The lowly sidewalk tree often stands invisible. We rest in its shade, bask in the scent of springtime flowers, and we don’t notice it until it’s gone.
But the tree works hard. It captures and filters stormwater runoff and helps replenish groundwater. It cleans our air and cools our neighborhoods. It improves our mental health. It saves lives.
With Southern California officials clamping down on outdoor water use amid worsening drought, the message is clear: It’s fine for lawns to go brown, but we need to keep trees alive and healthy.
“Trees are long-term investments in the health and well-being of our neighborhoods and require some water to withstand periods of reduced rainfall, but they pay us back in tremendous benefits,” said city forest officer Rachel Malarich.
Under drought rules released by the Los Angeles Department of Water and Power last week, Angelenos will have to follow two-day-a-week watering restrictions beginning June 1. However, drip irrigation to a food source and hand-held hose watering of vegetation are allowed every day before 9 am and after 4 pm, according to the DWP’s Phase 3 rules.
The Bureau of Street Services, which maintains street trees, and the Department of Recreation and Parks, which maintains trees in parks, must also comply with the rules as water and power customers, said DWP spokesperson Ellen Cheng.
Arborists say the restrictions, followed correctly, shouldn’t have an effect on trees.
“I looked at it and said, ‘Nothing to worry about,'” said Nick Araya, board certified master arborist and owner of TreeCareLA. “Even the most delicate trees would be happy with eight minutes twice a week, and the larger trees will be happy with the occasional heavy watering by hand.”
However, what is a cause for concern is the public’s reaction to these kinds of restrictions, Araya said. His company is getting dozens of calls from people worried about their trees dying because of the drought.
“We know trees will suffer because of the messaging,” Araya said. “People aren’t interpreting it the right way.”
If people stop caring for their trees altogether, the effects won’t be seen until months later, Araya said. Though an under-watered tree may seem fine now, lack of water can prevent buds from forming properly the next season. Leaves might open on only half the tree, or open small and immediately die.
Trees on public land also face a threat.
During the last drought, some urban trees across Southern California were hit hard by the heat and lack of rainwater. In 2015, Los Angeles parks officials estimated that as many as 14,000 trees in LA parks — about 4% of the total — may have died during the last year of that drought. The year before that, officials said only about 1% of trees were found dead. Other communities saw similar problems.
Rachel O’Leary, executive director of City Plants, said compared with the previous drought, water agencies and various state organizations are working more proactively to get the message out on the importance of trees and keeping them alive during the drought.
City Plants, which runs a free tree program for Los Angeles city residents, has been in constant communication with the DWP about how to ensure that trees survive the drought, O’Leary said.
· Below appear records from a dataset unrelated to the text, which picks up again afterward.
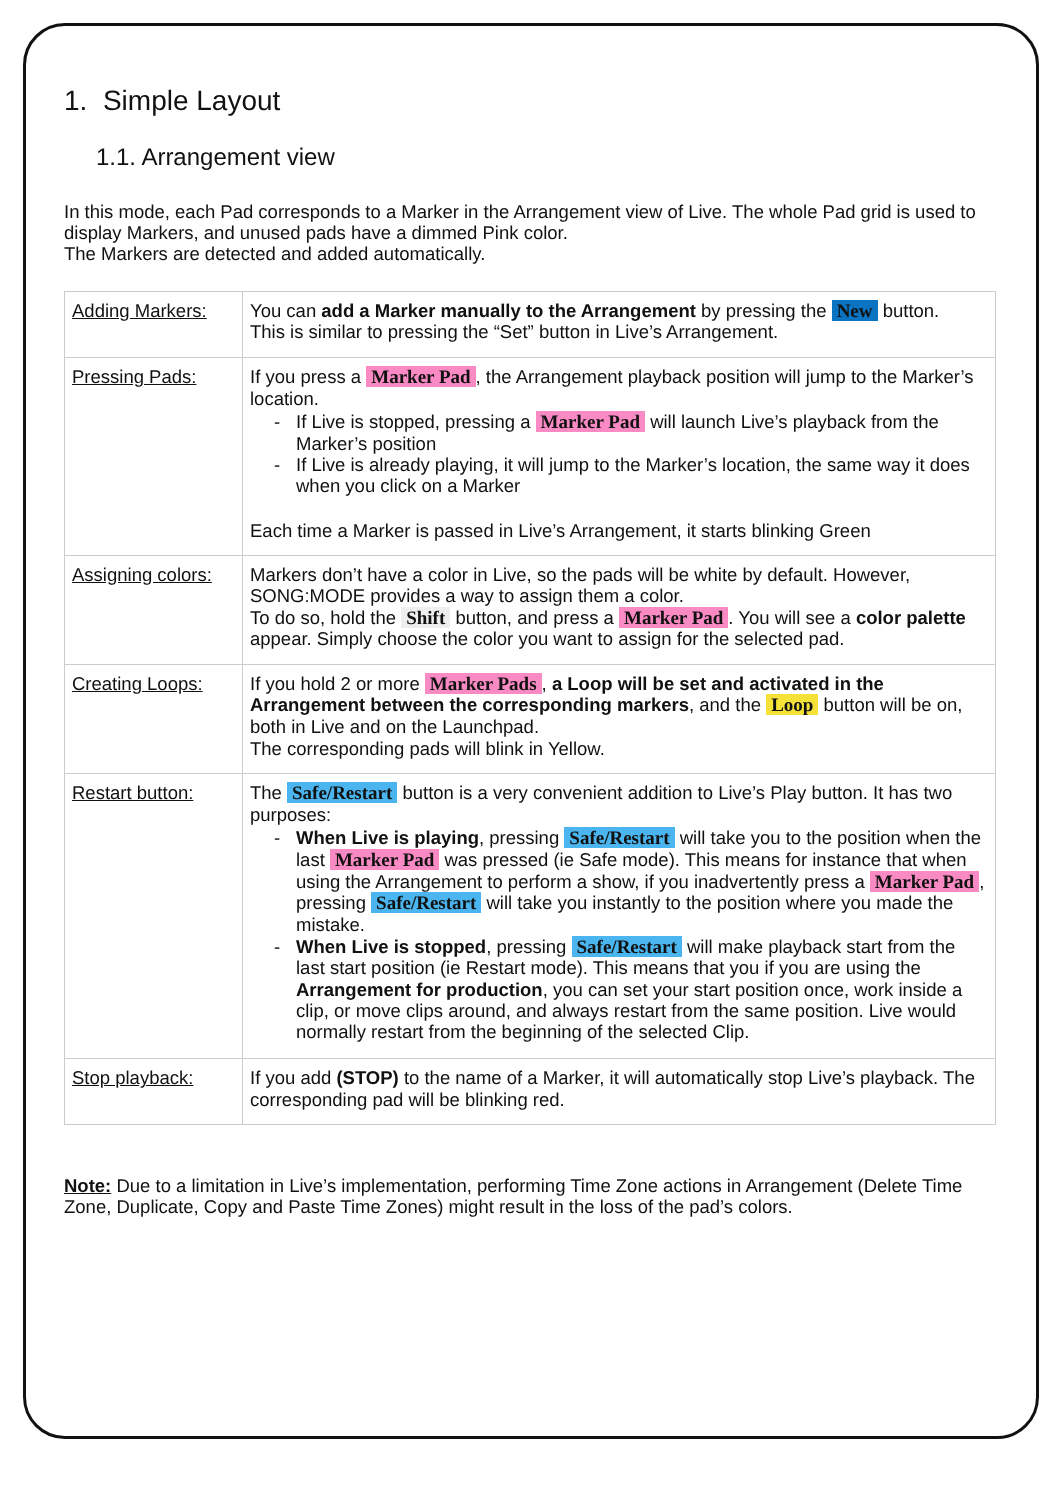1. Simple Layout
1.1. Arrangement view
In this mode, each Pad corresponds to a Marker in the Arrangement view of Live. The whole Pad grid is used to display Markers, and unused pads have a dimmed Pink color.
The Markers are detected and added automatically.
| Adding Markers: | You can add a Marker manually to the Arrangement by pressing the New button. This is similar to pressing the “Set” button in Live’s Arrangement. |
| Pressing Pads: | If you press a Marker Pad , the Arrangement playback position will jump to the Marker’s location. - If Live is stopped, pressing a Marker Pad will launch Live’s playback from the Marker’s position - If Live is already playing, it will jump to the Marker’s location, the same way it does when you click on a Marker Each time a Marker is passed in Live’s Arrangement, it starts blinking Green |
| Assigning colors: | Markers don’t have a color in Live, so the pads will be white by default. However, SONG:MODE provides a way to assign them a color. To do so, hold the Shift button, and press a Marker Pad . You will see a color palette appear. Simply choose the color you want to assign for the selected pad. |
| Creating Loops: | If you hold 2 or more Marker Pads , a Loop will be set and activated in the Arrangement between the corresponding markers , and the Loop button will be on, both in Live and on the Launchpad. The corresponding pads will blink in Yellow. |
| Restart button: | The Safe/Restart button is a very convenient addition to Live’s Play button. It has two purposes: - When Live is playing , pressing Safe/Restart will take you to the position when the last Marker Pad was pressed (ie Safe mode). This means for instance that when using the Arrangement to perform a show, if you inadvertently press a Marker Pad , pressing Safe/Restart will take you instantly to the position where you made the mistake. - When Live is stopped , pressing Safe/Restart will make playback start from the last start position (ie Restart mode). This means that you if you are using the Arrangement for production , you can set your start position once, work inside a clip, or move clips around, and always restart from the same position. Live would normally restart from the beginning of the selected Clip. |
| Stop playback: | If you add (STOP) to the name of a Marker, it will automatically stop Live’s playback. The corresponding pad will be blinking red. |
Note: Due to a limitation in Live’s implementation, performing Time Zone actions in Arrangement (Delete Time Zone, Duplicate, Copy and Paste Time Zones) might result in the loss of the pad’s colors.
Statewide organizations such as California ReLeaf and California Urban Forests Council have also posted information on optimal tree care during a drought.
“Trees are critical city infrastructure and they need to be watered,” O’Leary said. “They are actually one of the least water-intensive landscaping that we have [and] it’s a good investment in the water.”
While trees may need weekly waterings during the first three years of their lives, mature trees need only a heavy watering once or twice a month. A tree’s watering needs may also depend on its species and the type of soil.
Arborists recommend applying mulch around trees to reduce water loss from evaporation and to keep the soil cool. They also recommend pruning less live growth, as the tree’s canopy shades the ground below it and helps retain soil moisture.
“When water is a limiting factor, it is easier for a mature tree to maintain its health and canopy of foliage than to try to regrow the live foliage that was pruned,” said Andy Trotter, vice president of operations at West Coast Arborists.
Summer also might not be the best time to plant new trees, since the extreme heat can be hard on trees and people, O’Leary advised. Planting season in Los Angeles runs from October to the end of spring.
“Spend the time investing in tree care over the summer, take a look at what trees you do have and how you can best support them to get through this period,” O’Leary said.
Some experts say we might not even have to worry about the trees at all.
According to a study that examined previous water restrictions in Los Angeles from 2000 to 2010, there was not a major effect on vegetation even as outdoor water use decreased, said Beatriz Nobua-Behrmann, an urban forestry advisor with the University of California Cooperative Extension.
The study examined aerial imagery to estimate vegetation “greenness” and found it remained relatively stable over the 10-year period. Though there was tree mortality in some areas, there was not a huge change overall.
“The trees are maybe going to be OK,” Nobua-Behrmann said.